_Provided passage:_
BY EVERYNIGHT CHARLEY CRESPO | Nearly every millionaire music artist started his or her career path by playing in independently owned music venues. Musicians normally play live in small privately owned nightclubs long before they generate media coverage, record contracts and television appearances.
The paradigm has shifted a bit in the 21st century, with many young acts launching a career on YouTube, TikTok and Instagram, but this has not diminished the importance of local music venues.
More and more music venues have reopened with the gradual governmental easing of pandemic-era restrictions over recent months. Venues reported many sold-out shows, even as capacity limits increased, showing that the public is ready to attend public gatherings with live music. Masked or maskless, sitting or standing, vaccination-only or mixed audience, the live music circuit has activated.
The larger venues are dependent on touring talent, and so the logistics involved have delayed their reopening. Most will reopen in the late summer or early fall. As such, smaller venues, catering particularly to local musicians, have filled the void more prominently than ever before. Currently, newer artists may be enjoying more exposure with audiences who previously concentrated on attending major concerts.
In Downtown Manhattan, the Anyway Café, the Red Lion, Rue-B and Small’s Jazz Club are presenting live music seven nights a week. The 55 Bar, Arlene’s Grocery, The Bitter End, City Winery NYC, Mercury Lounge and Rockwood Music Hall are slowly approaching that same level of bookings. Week after week, the choices are multiplying.
Independent Venue Week, which ran from July 12 to 18, celebrates the bars, cabarets, restaurants and other mom-and-pop-owned music venues that bind two populations — musicians looking for a stage and audiences looking to enjoy live music. More than 350 participating venues from all 50 states, plus Washington, D.C., and Puerto Rico, made this year’s event the largest to date.
“Independent Venue Week exists to highlight the importance of independent stages all over the country, from the busiest of cities to the smallest of towns,” said Cecilie Nielsen, director of special projects at Marauder, the firm that runs the American iteration of Independent Venue Week. “We’re thrilled that our full program reflects our mission and we are happy to see such a high level of participation following 16 months of hardship for independent live music.”
Originating in London, Independent Venue Week came to the United States in 2018.
Perhaps due to a lack of local promotion, few New York City venue operators registered for this year’s Independent Venue Week. Several larger venues that might have participated are not yet reopened. Twelve New York City venues participated, including three in Manhattan — Arlene’s Grocery, Birdland and Drom — eight in Brooklyn and one in Queens.

_Questions on the material:_
- a) Repeat the passage of the article on independent music venues from "The larger venues" up to and including "choices are multiplying.", substituting "six nights a week" for "seven nights a week".
- b) According to the article on independent music venues, in what year did Independent Venue Week come to the United States?

_Dataset excerpts:_

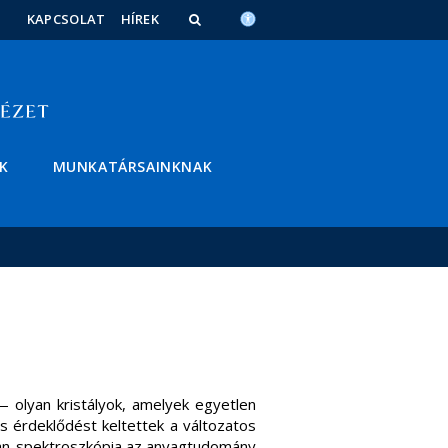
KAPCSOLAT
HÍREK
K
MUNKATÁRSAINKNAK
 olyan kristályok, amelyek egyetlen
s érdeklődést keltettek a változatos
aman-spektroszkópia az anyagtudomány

_Responses for each task:_
- a)
The larger venues are dependent on touring talent, and so the logistics involved have delayed their reopening. Most will reopen in the late summer or early fall. As such, smaller venues, catering particularly to local musicians, have filled the void more prominently than ever before. Currently, newer artists may be enjoying more exposure with audiences who previously concentrated on attending major concerts.
In Downtown Manhattan, the Anyway Café, the Red Lion, Rue-B and Small’s Jazz Club are presenting live music six nights a week. The 55 Bar, Arlene’s Grocery, The Bitter End, City Winery NYC, Mercury Lounge and Rockwood Music Hall are slowly approaching that same level of bookings. Week after week, the choices are multiplying.

- b) 2018